もう一つ期待している変化はソーシャルリーディングです。他の人と感想をシェアしながら本を読むことです。Kindleにはシェア機能があって、コメントをFacebookとTwitterに上げることができます。この前、韓国のミリオンセラーを英訳した『Please Look After Mom』を読んだんです。韓国は急速に経済成長しているから、儒教の教えをくむ親の世代と若い子供世代にはジェネレーションギャップがあり、そのギャップを描いた本です。読んだあと、Facebookに感想をシェアしたら、即座に韓国のFacebook友達が「この本が自分たち韓国の若者にどんな影響を与えて、どれだけ家族を考えるきっかけになっているか、あなたは想像もできない程ですよ」とコメントをくれました。「そうなんだ!」って。すごく嬉しいですよ。自分が読んだ感動をFacebookで共有し、それに対して他の人がコメントしてくれると、感動が増幅します。電子書籍とSNSをつなげることで仮想の読書会が可能になります。

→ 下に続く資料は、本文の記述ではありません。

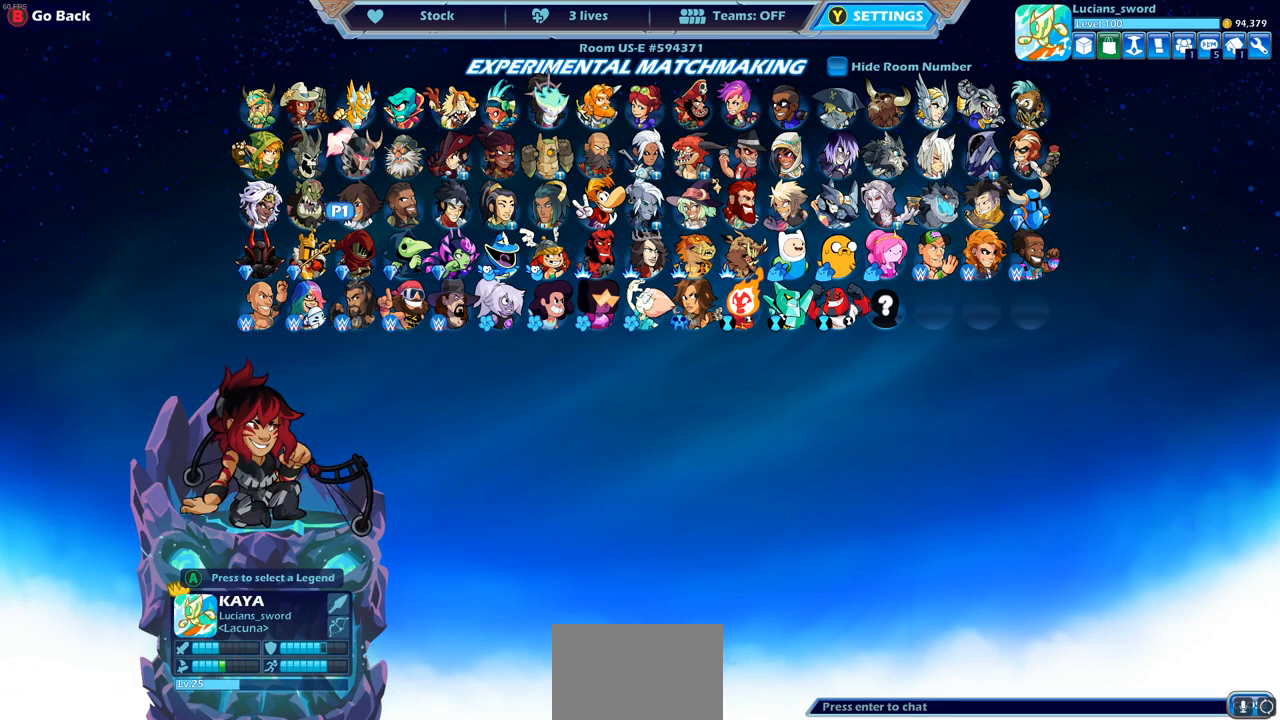
{"buttons": ["DPAD_RIGHT"], "left_stick": "center", "right_stick": "center", "events": []}
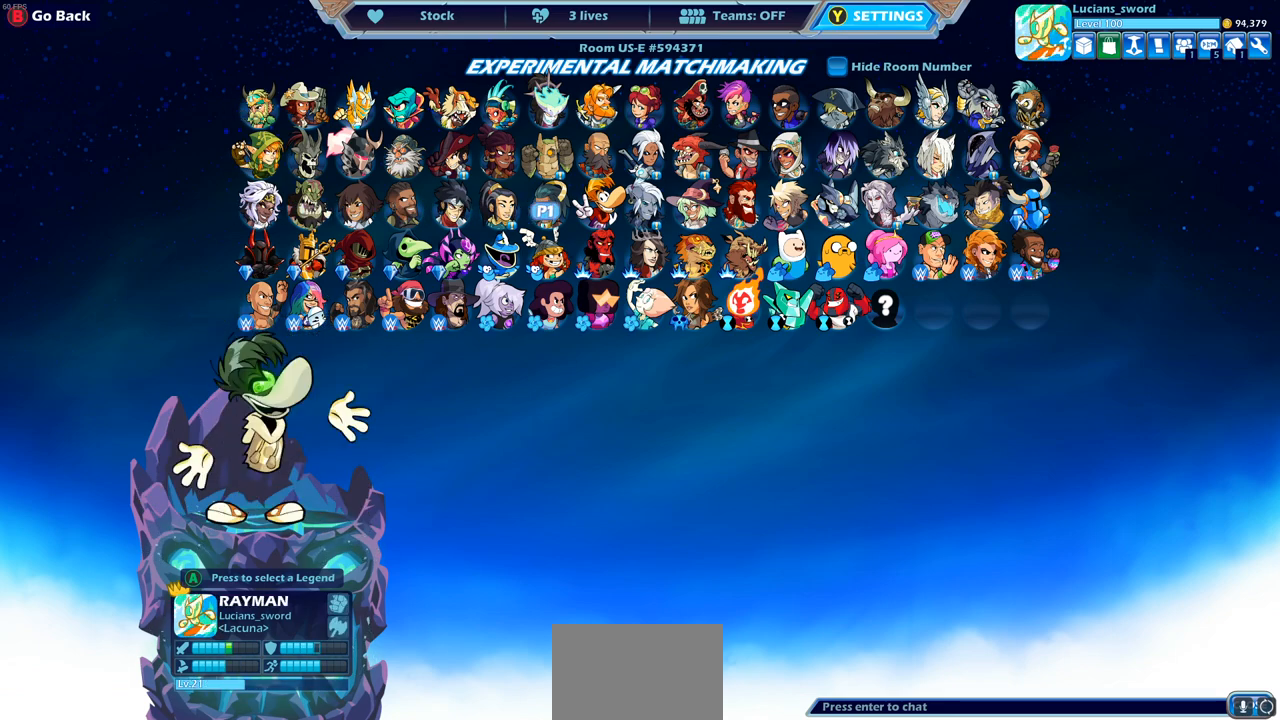
{"buttons": [], "left_stick": "center", "right_stick": "center", "events": [[267, "DPAD_RIGHT", "up"]]}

本の新しい可能性には、本を通じたネットワーキングがあるのではないかと思います。
――紙と電子書籍が対立するのは意味がないと思われますか。
遠田和子氏: 対立の概念は、ナンセンスです。ただ、本当に本好きな人ほど電子化を嫌がる傾向はあるようです。図書館で毎日本に囲まれている司書の人が「電子書籍は読みません!」と言ったり、出版業界の真っただ中にいても、苦手と言ったり。本の世界にどっぷり浸っている人ほど、抵抗があるのかもしれません。
紙の本と電子書籍は、絶対両立すると思います。紙の本は無くなって欲しくないです。